# Task input:

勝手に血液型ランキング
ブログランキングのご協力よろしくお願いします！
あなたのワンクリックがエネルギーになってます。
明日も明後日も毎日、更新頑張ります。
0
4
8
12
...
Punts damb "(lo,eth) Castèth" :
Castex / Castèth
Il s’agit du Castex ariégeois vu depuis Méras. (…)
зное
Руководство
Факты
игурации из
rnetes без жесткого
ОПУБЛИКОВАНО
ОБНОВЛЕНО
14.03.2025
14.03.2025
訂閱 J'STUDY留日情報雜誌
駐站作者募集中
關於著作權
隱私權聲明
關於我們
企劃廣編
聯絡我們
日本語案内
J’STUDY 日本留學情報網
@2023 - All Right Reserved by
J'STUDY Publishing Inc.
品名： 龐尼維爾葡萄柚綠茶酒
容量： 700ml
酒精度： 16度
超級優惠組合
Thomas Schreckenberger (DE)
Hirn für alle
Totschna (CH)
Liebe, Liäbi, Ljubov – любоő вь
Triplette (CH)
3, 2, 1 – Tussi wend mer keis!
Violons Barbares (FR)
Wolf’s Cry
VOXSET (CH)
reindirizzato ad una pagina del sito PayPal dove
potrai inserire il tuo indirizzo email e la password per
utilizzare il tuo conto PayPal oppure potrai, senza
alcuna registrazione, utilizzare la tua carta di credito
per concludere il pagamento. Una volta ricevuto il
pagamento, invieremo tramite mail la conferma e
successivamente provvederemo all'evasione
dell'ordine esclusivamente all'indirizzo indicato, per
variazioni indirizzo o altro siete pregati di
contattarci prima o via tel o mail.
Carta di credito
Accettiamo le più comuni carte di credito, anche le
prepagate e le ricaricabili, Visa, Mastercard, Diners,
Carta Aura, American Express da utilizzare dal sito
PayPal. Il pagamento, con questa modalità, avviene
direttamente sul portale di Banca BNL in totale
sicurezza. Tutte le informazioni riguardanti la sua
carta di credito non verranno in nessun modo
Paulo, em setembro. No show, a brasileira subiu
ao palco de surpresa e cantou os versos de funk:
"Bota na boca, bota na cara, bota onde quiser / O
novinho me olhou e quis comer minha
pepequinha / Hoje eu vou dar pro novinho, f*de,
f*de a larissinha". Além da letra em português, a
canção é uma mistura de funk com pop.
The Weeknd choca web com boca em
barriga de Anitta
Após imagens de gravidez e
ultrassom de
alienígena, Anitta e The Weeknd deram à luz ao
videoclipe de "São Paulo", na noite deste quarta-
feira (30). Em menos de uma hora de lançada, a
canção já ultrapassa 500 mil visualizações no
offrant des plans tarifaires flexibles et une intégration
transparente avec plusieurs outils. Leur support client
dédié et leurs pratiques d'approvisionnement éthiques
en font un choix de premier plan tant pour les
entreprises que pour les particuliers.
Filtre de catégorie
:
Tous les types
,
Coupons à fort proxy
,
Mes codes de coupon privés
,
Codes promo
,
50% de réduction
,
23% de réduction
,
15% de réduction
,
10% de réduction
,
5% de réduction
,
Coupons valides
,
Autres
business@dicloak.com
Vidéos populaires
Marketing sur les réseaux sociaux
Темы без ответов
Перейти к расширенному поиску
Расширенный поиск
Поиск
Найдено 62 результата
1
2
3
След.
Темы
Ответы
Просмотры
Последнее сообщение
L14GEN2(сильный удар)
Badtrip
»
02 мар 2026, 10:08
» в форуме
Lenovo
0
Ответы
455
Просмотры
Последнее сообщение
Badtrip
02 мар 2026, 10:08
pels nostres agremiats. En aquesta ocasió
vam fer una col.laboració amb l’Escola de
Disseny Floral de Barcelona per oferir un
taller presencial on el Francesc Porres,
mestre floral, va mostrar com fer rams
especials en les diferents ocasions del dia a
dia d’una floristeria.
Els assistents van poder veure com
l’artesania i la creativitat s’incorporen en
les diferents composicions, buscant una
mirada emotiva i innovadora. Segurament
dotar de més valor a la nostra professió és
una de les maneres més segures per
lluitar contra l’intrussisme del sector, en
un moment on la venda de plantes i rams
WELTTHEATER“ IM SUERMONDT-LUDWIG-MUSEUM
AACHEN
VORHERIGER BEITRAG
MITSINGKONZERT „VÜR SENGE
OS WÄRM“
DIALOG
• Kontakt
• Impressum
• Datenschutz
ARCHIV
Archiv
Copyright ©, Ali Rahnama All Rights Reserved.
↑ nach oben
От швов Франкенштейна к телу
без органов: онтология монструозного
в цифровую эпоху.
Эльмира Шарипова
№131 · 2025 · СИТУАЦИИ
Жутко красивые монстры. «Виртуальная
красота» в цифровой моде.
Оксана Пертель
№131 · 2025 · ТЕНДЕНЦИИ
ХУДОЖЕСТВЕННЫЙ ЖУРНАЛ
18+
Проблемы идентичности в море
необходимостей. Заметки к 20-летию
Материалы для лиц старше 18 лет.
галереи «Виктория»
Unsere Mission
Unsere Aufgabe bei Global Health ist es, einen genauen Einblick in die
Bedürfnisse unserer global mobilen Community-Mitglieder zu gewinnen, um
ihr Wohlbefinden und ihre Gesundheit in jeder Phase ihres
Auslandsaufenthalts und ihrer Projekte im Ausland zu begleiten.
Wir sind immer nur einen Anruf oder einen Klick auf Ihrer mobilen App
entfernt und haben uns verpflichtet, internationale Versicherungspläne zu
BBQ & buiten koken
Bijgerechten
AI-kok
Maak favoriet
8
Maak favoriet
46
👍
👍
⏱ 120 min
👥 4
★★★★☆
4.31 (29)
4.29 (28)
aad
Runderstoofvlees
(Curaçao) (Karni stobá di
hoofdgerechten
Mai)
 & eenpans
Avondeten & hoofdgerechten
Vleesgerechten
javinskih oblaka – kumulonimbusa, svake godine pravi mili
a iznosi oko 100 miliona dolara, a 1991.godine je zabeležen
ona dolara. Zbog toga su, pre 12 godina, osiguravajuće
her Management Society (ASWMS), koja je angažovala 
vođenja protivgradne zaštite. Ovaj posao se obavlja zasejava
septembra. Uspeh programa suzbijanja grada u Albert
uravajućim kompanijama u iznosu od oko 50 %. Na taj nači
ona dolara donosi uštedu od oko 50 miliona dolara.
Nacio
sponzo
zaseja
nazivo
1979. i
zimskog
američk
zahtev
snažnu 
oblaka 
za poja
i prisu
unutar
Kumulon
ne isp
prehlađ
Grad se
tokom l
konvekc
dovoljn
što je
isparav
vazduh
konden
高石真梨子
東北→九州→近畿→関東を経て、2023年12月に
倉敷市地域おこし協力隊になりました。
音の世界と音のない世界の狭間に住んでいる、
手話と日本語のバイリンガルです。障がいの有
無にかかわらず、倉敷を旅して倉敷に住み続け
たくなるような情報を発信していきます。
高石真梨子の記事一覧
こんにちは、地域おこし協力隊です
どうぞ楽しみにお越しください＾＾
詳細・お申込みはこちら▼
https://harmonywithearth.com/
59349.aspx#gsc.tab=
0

# Action item:
Copy the data word for word from its first line through the line containing "canção já ultrapassa 500 mil visualizações no", including both of those lines.

# Expected answer:
勝手に血液型ランキング
ブログランキングのご協力よろしくお願いします！
あなたのワンクリックがエネルギーになってます。
明日も明後日も毎日、更新頑張ります。
0
4
8
12
...
Punts damb "(lo,eth) Castèth" :
Castex / Castèth
Il s’agit du Castex ariégeois vu depuis Méras. (…)
зное
Руководство
Факты
игурации из
rnetes без жесткого
ОПУБЛИКОВАНО
ОБНОВЛЕНО
14.03.2025
14.03.2025
訂閱 J'STUDY留日情報雜誌
駐站作者募集中
關於著作權
隱私權聲明
關於我們
企劃廣編
聯絡我們
日本語案内
J’STUDY 日本留學情報網
@2023 - All Right Reserved by
J'STUDY Publishing Inc.
品名： 龐尼維爾葡萄柚綠茶酒
容量： 700ml
酒精度： 16度
超級優惠組合
Thomas Schreckenberger (DE)
Hirn für alle
Totschna (CH)
Liebe, Liäbi, Ljubov – любоő вь
Triplette (CH)
3, 2, 1 – Tussi wend mer keis!
Violons Barbares (FR)
Wolf’s Cry
VOXSET (CH)
reindirizzato ad una pagina del sito PayPal dove
potrai inserire il tuo indirizzo email e la password per
utilizzare il tuo conto PayPal oppure potrai, senza
alcuna registrazione, utilizzare la tua carta di credito
per concludere il pagamento. Una volta ricevuto il
pagamento, invieremo tramite mail la conferma e
successivamente provvederemo all'evasione
dell'ordine esclusivamente all'indirizzo indicato, per
variazioni indirizzo o altro siete pregati di
contattarci prima o via tel o mail.
Carta di credito
Accettiamo le più comuni carte di credito, anche le
prepagate e le ricaricabili, Visa, Mastercard, Diners,
Carta Aura, American Express da utilizzare dal sito
PayPal. Il pagamento, con questa modalità, avviene
direttamente sul portale di Banca BNL in totale
sicurezza. Tutte le informazioni riguardanti la sua
carta di credito non verranno in nessun modo
Paulo, em setembro. No show, a brasileira subiu
ao palco de surpresa e cantou os versos de funk:
"Bota na boca, bota na cara, bota onde quiser / O
novinho me olhou e quis comer minha
pepequinha / Hoje eu vou dar pro novinho, f*de,
f*de a larissinha". Além da letra em português, a
canção é uma mistura de funk com pop.
The Weeknd choca web com boca em
barriga de Anitta
Após imagens de gravidez e
ultrassom de
alienígena, Anitta e The Weeknd deram à luz ao
videoclipe de "São Paulo", na noite deste quarta-
feira (30). Em menos de uma hora de lançada, a
canção já ultrapassa 500 mil visualizações no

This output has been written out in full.